At the village board’s Aug. 15 meeting, trustees approved updating Riverside’s liquor code to create a new kind of liquor license and issuing one of those licenses to the SSA Group, which handles the zoo’s concessions operations, including the sale of food, drink and retail merchandise. While the board considered both motions separately, trustees did not discuss them.
The SSA Group first obtained a liquor license from Riverside in 2020 when the village board granted it a Class B-Special license, which allowed the zoo to sell beer and wine for on-site consumption at specific areas within its premises. The annual fee for this kind of license is $10,500.
According to agenda packet documents from the village board meeting, the SSA Group had reached out to village staff about the zoo’s plan to “expand [its] liquor operations” to the Discovery Center, on the eastern side of the park toward its north entrance, where it aims to sell alcohol “for off-premises consumption, including sampling or tasting promotions.”
While the Discovery Center is mostly within Brookfield, “A very, very small piece of [it] would fall in Riverside, triggering the need for us to give [the SSA Group] a liquor license,” Village Clerk Ethan Sowl told trustees.

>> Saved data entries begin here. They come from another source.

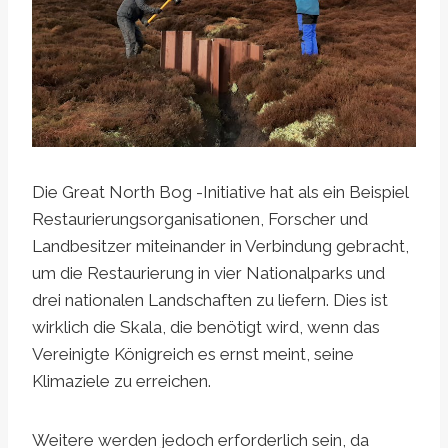
Die Great North Bog -Initiative hat als ein Beispiel
Restaurierungsorganisationen, Forscher und
Landbesitzer miteinander in Verbindung gebracht,
um die Restaurierung in vier Nationalparks und
drei nationalen Landschaften zu liefern. Dies ist
wirklich die Skala, die benötigt wird, wenn das
Vereinigte Königreich es ernst meint, seine
Klimaziele zu erreichen.
Weitere werden jedoch erforderlich sein, da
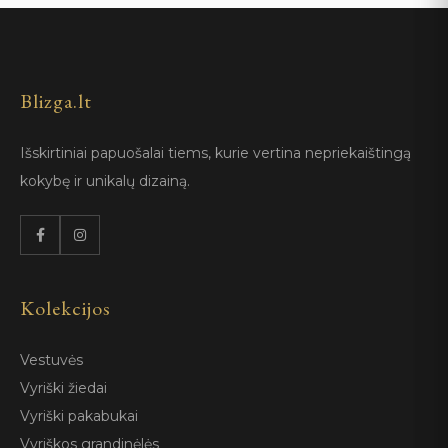
Blizga.lt
Išskirtiniai papuošalai tiems, kurie vertina nepriekaištingą
kokybę ir unikalų dizainą.
Kolekcijos
Vestuvės
Vyriški žiedai
Vyriški pakabukai
Vyriškos grandinėlės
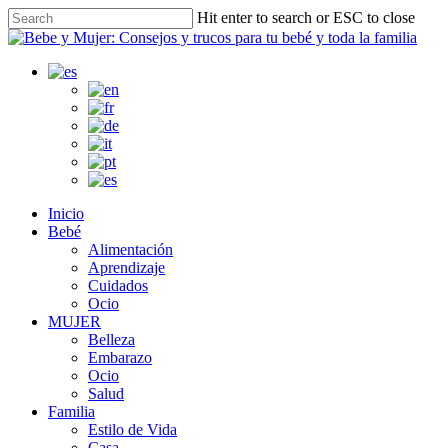
Skip
Hit enter to search or ESC to close
to
Close
main
Search
content
search
Menu
Inicio
Bebé
Alimentación
Aprendizaje
Cuidados
Ocio
MUJER
Belleza
Embarazo
Ocio
Salud
Familia
Estilo de Vida
Casa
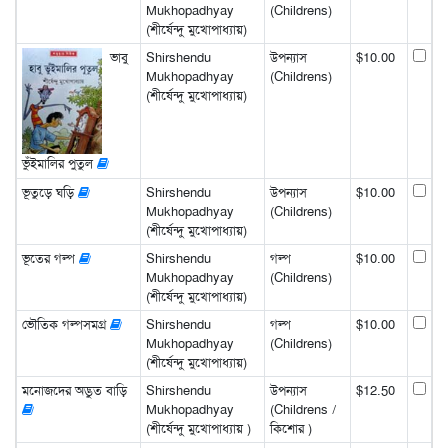
Mukhopadhyay
(Childrens)
(শীর্ষেন্দু মুখোপাধ্যায়)
ভাবু
Shirshendu
উপন্যাস
$10.00
Mukhopadhyay
(Childrens)
(শীর্ষেন্দু মুখোপাধ্যায়)
ভুঁইমালির পুতুল
ভূতুড়ে ঘড়ি
Shirshendu
উপন্যাস
$10.00
Mukhopadhyay
(Childrens)
(শীর্ষেন্দু মুখোপাধ্যায়)
ভূতের গল্প
Shirshendu
গল্প
$10.00
Mukhopadhyay
(Childrens)
(শীর্ষেন্দু মুখোপাধ্যায়)
ভৌতিক গল্পসমগ্র
Shirshendu
গল্প
$10.00
Mukhopadhyay
(Childrens)
(শীর্ষেন্দু মুখোপাধ্যায়)
মনোজদের অদ্ভুত বাড়ি
Shirshendu
উপন্যাস
$12.50
Mukhopadhyay
(Childrens /
(শীর্ষেন্দু মুখোপাধ্যায় )
কিশোর )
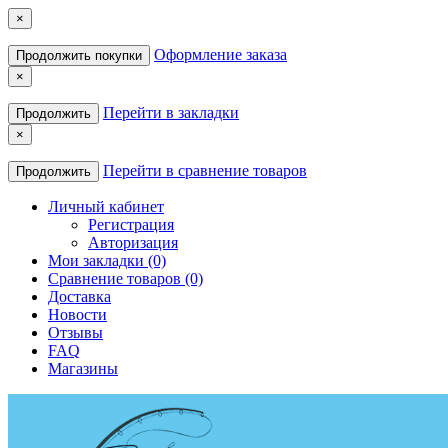
×
Оформление заказа
Продолжить покупки
×
Перейти в закладки
Продолжить
×
Перейти в сравнение товаров
Продолжить
Личный кабинет
Регистрация
Авторизация
Мои закладки (0)
Сравнение товаров (0)
Доставка
Новости
Отзывы
FAQ
Магазины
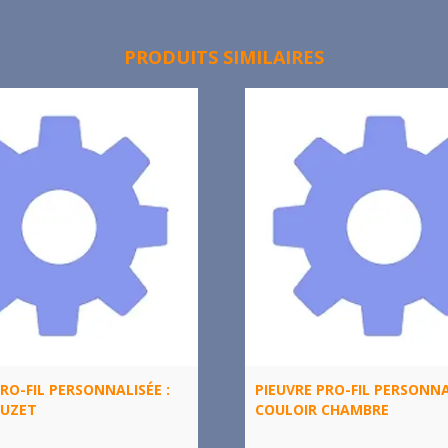
PRODUITS SIMILAIRES
RO-FIL PERSONNALISÉE :
PIEUVRE PRO-FIL PERSONNA
BUZET
COULOIR CHAMBRE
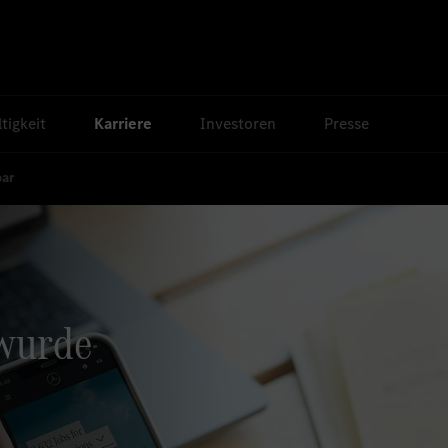
tigkeit
Karriere
Investoren
Presse
bar
 wurde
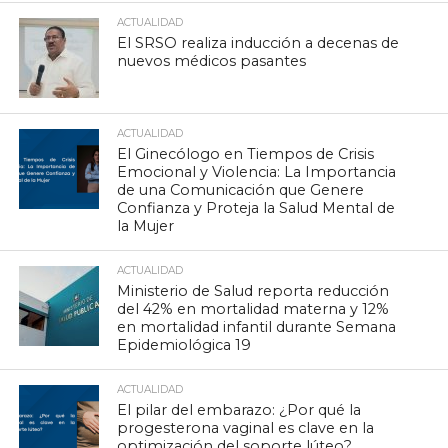
ACTUALIDAD
El SRSO realiza inducción a decenas de
nuevos médicos pasantes
ACTUALIDAD
El Ginecólogo en Tiempos de Crisis
Emocional y Violencia: La Importancia
de una Comunicación que Genere
Confianza y Proteja la Salud Mental de
la Mujer
ACTUALIDAD
Ministerio de Salud reporta reducción
del 42% en mortalidad materna y 12%
en mortalidad infantil durante Semana
Epidemiológica 19
ACTUALIDAD
El pilar del embarazo: ¿Por qué la
progesterona vaginal es clave en la
optimización del soporte lúteo?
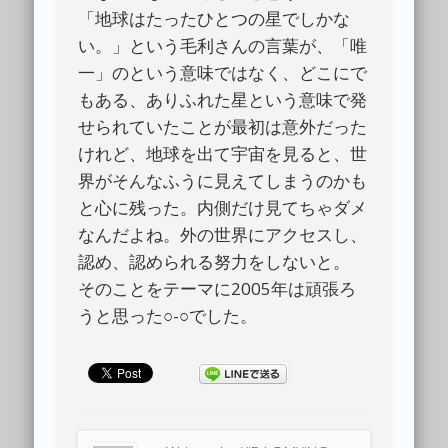
「地球はたったひとつの星でしかな
い。」という毛利さんの言葉が、「唯
一」のという意味ではなく、どこにで
もある、ありふれた星という意味で発
せられていたことが最初は意外だった
けれど、地球を出て宇宙を見ると、世
界がそんなふうに見えてしまうのかも
と心に残った。内側だけ見てちゃダメ
なんだよね。外の世界にアクセスし、
認め、認められる努力をしないと。
そのことをテーマに2005年は頑張ろ
うと思った○-○でした。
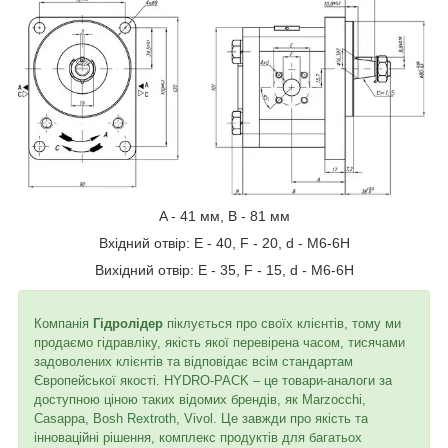
A - 41 мм, В - 81 мм
Вхідний отвір: E - 40, F - 20, d - M6-6H
Вихідний отвір: E - 35, F - 15, d - M6-6H
Компанія
Гідролідер
піклується про своїх клієнтів, тому ми
продаємо гідравліку, якість якої перевірена часом, тисячами
задоволених клієнтів та відповідає всім стандартам
Європейської якості. HYDRO-PACK – це товари-аналоги за
доступною ціною таких відомих брендів, як Marzocchi,
Casappa, Bosh Rextroth, Vivol. Це завжди про якість та
інноваційні рішення, комплекс продуктів для багатьох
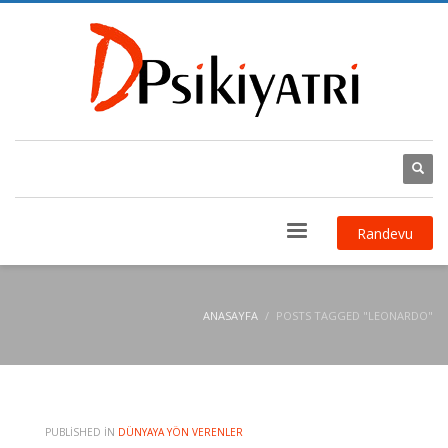
Randevu
ANASAYFA
POSTS TAGGED "LEONARDO"
PUBLISHED IN
DÜNYAYA YÖN VERENLER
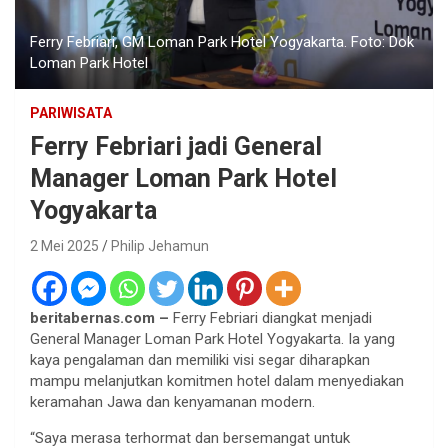
Ferry Febriari, GM Loman Park Hotel Yogyakarta. Foto: Dok
Loman Park Hotel
PARIWISATA
Ferry Febriari jadi General
Manager Loman Park Hotel
Yogyakarta
2 Mei 2025
Philip Jehamun
beritabernas.com –
Ferry Febriari diangkat menjadi
General Manager Loman Park Hotel Yogyakarta. Ia yang
kaya pengalaman dan memiliki visi segar diharapkan
mampu melanjutkan komitmen hotel dalam menyediakan
keramahan Jawa dan kenyamanan modern.
“Saya merasa terhormat dan bersemangat untuk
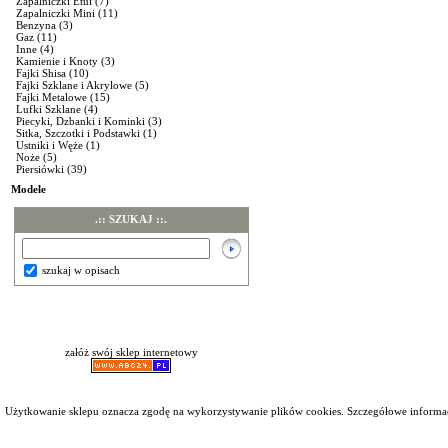
Zapalniczki Etui
(7)
Zapalniczki Mini
(11)
Benzyna
(3)
Gaz
(11)
Inne
(4)
Kamienie i Knoty
(3)
Fajki Shisa
(10)
Fajki Szklane i Akrylowe
(5)
Fajki Metalowe
(15)
Lufki Szklane
(4)
Piecyki, Dzbanki i Kominki
(3)
Sitka, Szczotki i Podstawki
(1)
Ustniki i Węże
(1)
Noże
(5)
Piersiówki
(39)
Modele
.:: SZUKAJ ::.
szukaj w opisach
załóż swój sklep internetowy
Użytkowanie sklepu oznacza zgodę na wykorzystywanie plików cookies. Szczegółowe inform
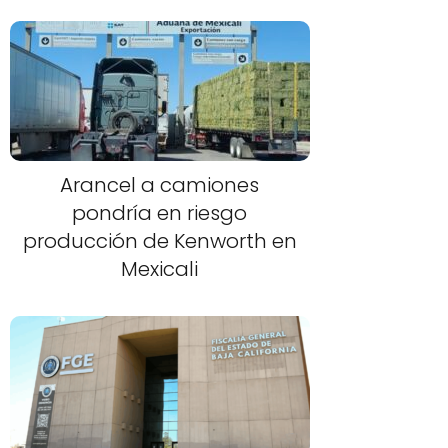
Arancel a camiones
pondría en riesgo
producción de Kenworth en
Mexicali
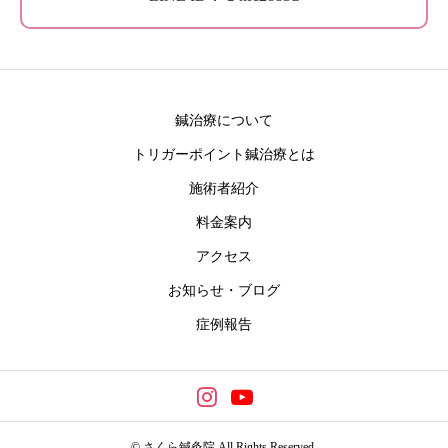
鍼治療について
トリガーポイント鍼治療とは
施術者紹介
料金案内
アクセス
お知らせ・ブログ
症例報告
© さくら鍼灸院 All Rights Reserved.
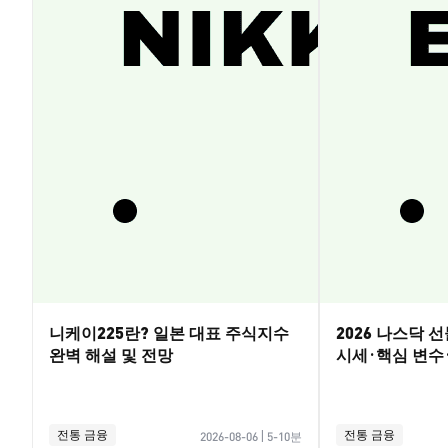
니케이225란? 일본 대표 주식지수
2026 나스닥 
완벽 해설 및 전망
시세·핵심 변수
전통 금융
전통 금융
2026-08-06
|
5-10분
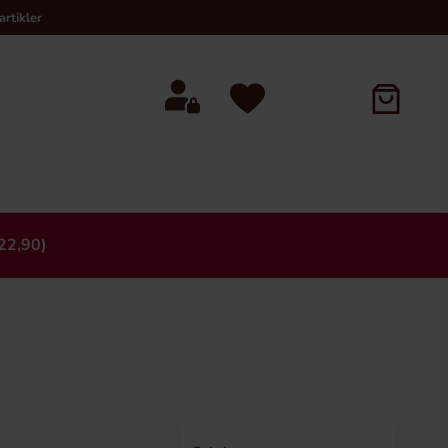
rtikler
22,90)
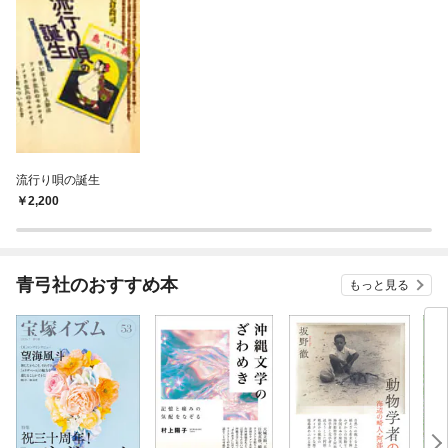
流行り唄の誕生
2,200
青弓社のおすすめ本
もっと見る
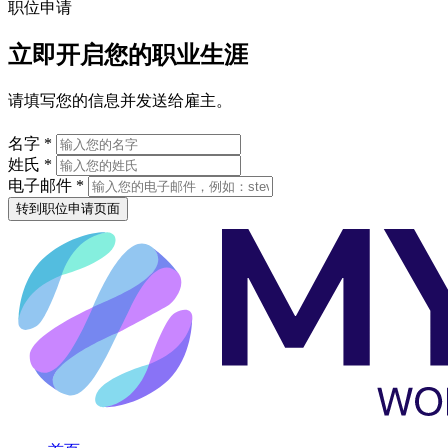
职位申请
立即开启您的职业生涯
请填写您的信息并发送给雇主。
名字 *
姓氏 *
电子邮件 *
转到职位申请页面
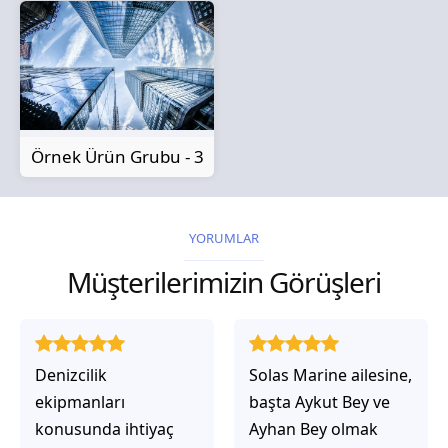
Örnek Ürün Grubu - 3
YORUMLAR
Müşterilerimizin Görüşleri
Solas Marine ailesine,
Solas Marine ile
başta Aykut Bey ve
çalıştığınızda,
Ayhan Bey olmak
işlerinin gerçekten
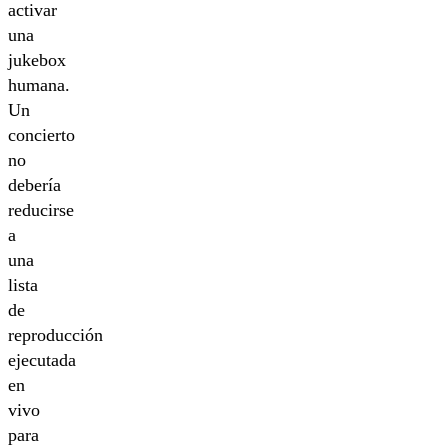
activar
una
jukebox
humana.
Un
concierto
no
debería
reducirse
a
una
lista
de
reproducción
ejecutada
en
vivo
para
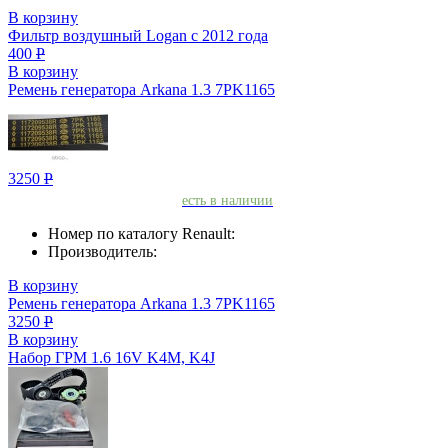
В корзину
Фильтр воздушный Logan с 2012 года
400
Р
В корзину
Ремень генератора Arkana 1.3 7PK1165
3250
Р
есть в наличии
Номер по каталогу Renault:
Производитель:
В корзину
Ремень генератора Arkana 1.3 7PK1165
3250
Р
В корзину
Набор ГРМ 1.6 16V K4M, K4J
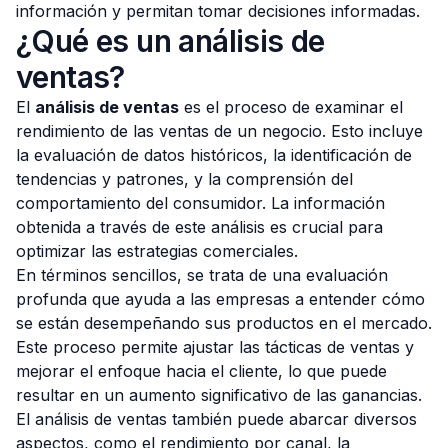
información y permitan tomar decisiones informadas.
¿Qué es un análisis de
ventas?
El
análisis de ventas
es el proceso de examinar el
rendimiento de las ventas de un negocio. Esto incluye
la evaluación de datos históricos, la identificación de
tendencias y patrones, y la comprensión del
comportamiento del consumidor. La información
obtenida a través de este análisis es crucial para
optimizar las estrategias comerciales.
En términos sencillos, se trata de una evaluación
profunda que ayuda a las empresas a entender cómo
se están desempeñando sus productos en el mercado.
Este proceso permite ajustar las tácticas de ventas y
mejorar el enfoque hacia el cliente, lo que puede
resultar en un aumento significativo de las ganancias.
El análisis de ventas también puede abarcar diversos
aspectos, como el rendimiento por canal, la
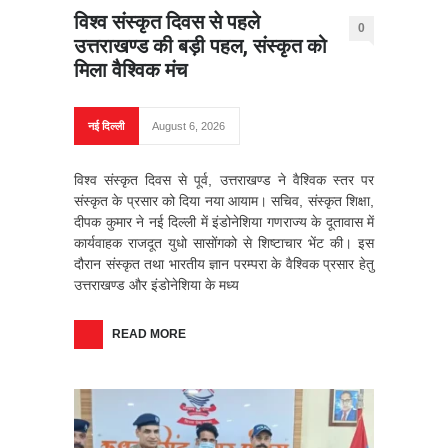
विश्व संस्कृत दिवस से पहले
0
उत्तराखण्ड की बड़ी पहल, संस्कृत को
मिला वैश्विक मंच
नई दिल्ली
August 6, 2026
विश्व संस्कृत दिवस से पूर्व, उत्तराखण्ड ने वैश्विक स्तर पर
संस्कृत के प्रसार को दिया नया आयाम। सचिव, संस्कृत शिक्षा,
दीपक कुमार ने नई दिल्ली में इंडोनेशिया गणराज्य के दूतावास में
कार्यवाहक राजदूत युधो सासोंगको से शिष्टाचार भेंट की। इस
दौरान संस्कृत तथा भारतीय ज्ञान परम्परा के वैश्विक प्रसार हेतु
उत्तराखण्ड और इंडोनेशिया के मध्य
READ MORE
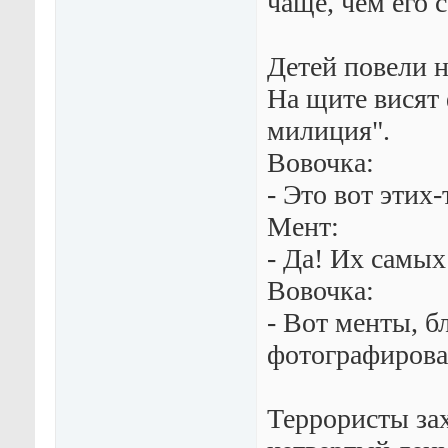
чаще, чем его с
Детей повели 
На щите висят
милиция".
Вовочка:
- Это вот этих
Мент:
- Да! Их самых
Вовочка:
- Вот менты, б
фотографировал
Террористы за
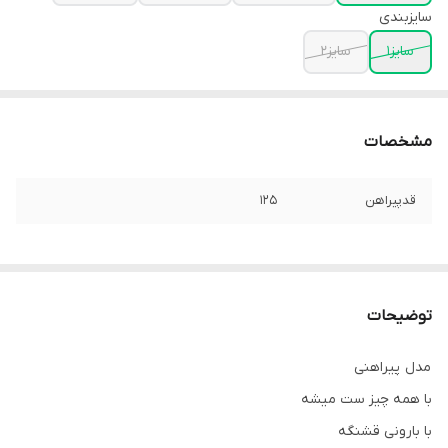
سایزبندی
سایز۱
سایز۲
مشخصات
قدپیراهن
۱۲۵
توضیحات
مدل پیراهنی
با همه چیز ست میشه
با بارونی قشنگه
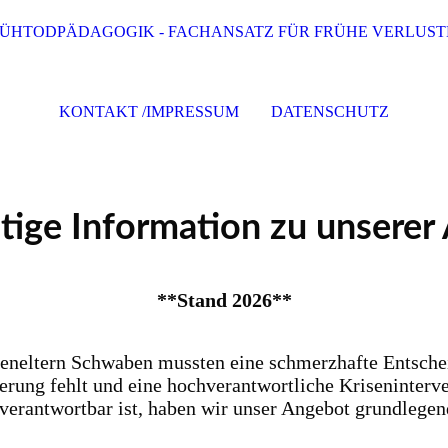
ÜHTODPÄDAGOGIK - FACHANSATZ FÜR FRÜHE VERLUST
KONTAKT /IMPRESSUM
DATENSCHUTZ
ige Information zu unserer 
**Stand 2026**
neneltern Schwaben mussten eine schmerzhafte Entschei
rderung fehlt und eine hochverantwortliche Kriseninter
 verantwortbar ist, haben wir unser Angebot grundlegen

However, the Class B-Special license Riverside had issued does not permit the sale of alcohol for off-premises consumption, meaning the village did not have an applicable license it could issue to the SSA Group to allow the zoo to expand its liquor sales.
Now, following board approval, the village has renamed Class B-Special licenses to Class B licenses and created an add-on Class B-1 license that will allow the zoo to sell beer and wine at the Discovery Center in accordance with the zoo’s other planned provisions. The SSA Group can choose not to renew the add-on liquor license if the zoo changes course in the future and stops selling alcohol at the Discovery Center.
The yearly fee for the new kind of license is $450, bringing the SSA Group’s annual total for both licenses to $10,950.
Immediately after passing the ordinance to amend Riverside’s liquor code, trustees passed another ordinance to authorize the issuance of a newly created Class B-1 liquor license to the SSA Group.